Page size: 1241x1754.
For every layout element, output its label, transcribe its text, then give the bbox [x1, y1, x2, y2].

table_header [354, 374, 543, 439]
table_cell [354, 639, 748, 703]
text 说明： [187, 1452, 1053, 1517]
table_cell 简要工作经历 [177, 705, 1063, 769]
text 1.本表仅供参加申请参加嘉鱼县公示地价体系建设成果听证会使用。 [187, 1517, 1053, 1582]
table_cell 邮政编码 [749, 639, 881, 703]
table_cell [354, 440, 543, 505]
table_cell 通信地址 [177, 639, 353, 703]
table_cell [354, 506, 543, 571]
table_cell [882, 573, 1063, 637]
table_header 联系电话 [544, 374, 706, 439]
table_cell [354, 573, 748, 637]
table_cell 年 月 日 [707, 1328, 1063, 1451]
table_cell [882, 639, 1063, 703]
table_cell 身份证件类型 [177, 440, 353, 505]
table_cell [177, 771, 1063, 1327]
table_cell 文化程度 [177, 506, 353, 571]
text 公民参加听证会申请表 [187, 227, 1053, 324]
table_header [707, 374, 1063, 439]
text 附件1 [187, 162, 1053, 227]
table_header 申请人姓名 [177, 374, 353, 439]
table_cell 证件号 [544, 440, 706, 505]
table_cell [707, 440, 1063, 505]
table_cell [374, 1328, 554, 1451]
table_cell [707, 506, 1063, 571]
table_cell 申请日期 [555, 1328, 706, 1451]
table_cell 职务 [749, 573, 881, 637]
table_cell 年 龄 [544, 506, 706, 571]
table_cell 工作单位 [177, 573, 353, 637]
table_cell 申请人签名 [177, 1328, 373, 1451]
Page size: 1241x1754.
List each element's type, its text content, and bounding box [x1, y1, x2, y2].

_ _ _ _ _

About this task: Transcribe all of the material exactly as it was written.

Finished exercise:
Page size: 1241x1754.
For every layout element, output its label, transcribe its text, then give the bbox [x1, y1, x2, y2].

table_header [354, 374, 543, 439]
table_cell [354, 639, 748, 703]
text 说明： [187, 1452, 1053, 1517]
table_cell 简要工作经历 [177, 705, 1063, 769]
text 1.本表仅供参加申请参加嘉鱼县公示地价体系建设成果听证会使用。 [187, 1517, 1053, 1582]
table_cell 邮政编码 [749, 639, 881, 703]
table_cell [354, 440, 543, 505]
table_cell 通信地址 [177, 639, 353, 703]
table_cell [354, 506, 543, 571]
table_cell [882, 573, 1063, 637]
table_header 联系电话 [544, 374, 706, 439]
table_cell [354, 573, 748, 637]
table_cell 年 月 日 [707, 1328, 1063, 1451]
table_cell [882, 639, 1063, 703]
table_cell 身份证件类型 [177, 440, 353, 505]
table_cell [177, 771, 1063, 1327]
table_cell 文化程度 [177, 506, 353, 571]
text 公民参加听证会申请表 [187, 227, 1053, 324]
table_header [707, 374, 1063, 439]
text 附件1 [187, 162, 1053, 227]
table_header 申请人姓名 [177, 374, 353, 439]
table_cell 证件号 [544, 440, 706, 505]
table_cell [707, 440, 1063, 505]
table_cell [374, 1328, 554, 1451]
table_cell [707, 506, 1063, 571]
table_cell 申请日期 [555, 1328, 706, 1451]
table_cell 职务 [749, 573, 881, 637]
table_cell 年 龄 [544, 506, 706, 571]
table_cell 工作单位 [177, 573, 353, 637]
table_cell 申请人签名 [177, 1328, 373, 1451]
Page size: 1241x1754.
List each element's type, its text content, and bounding box [x1, y1, x2, y2].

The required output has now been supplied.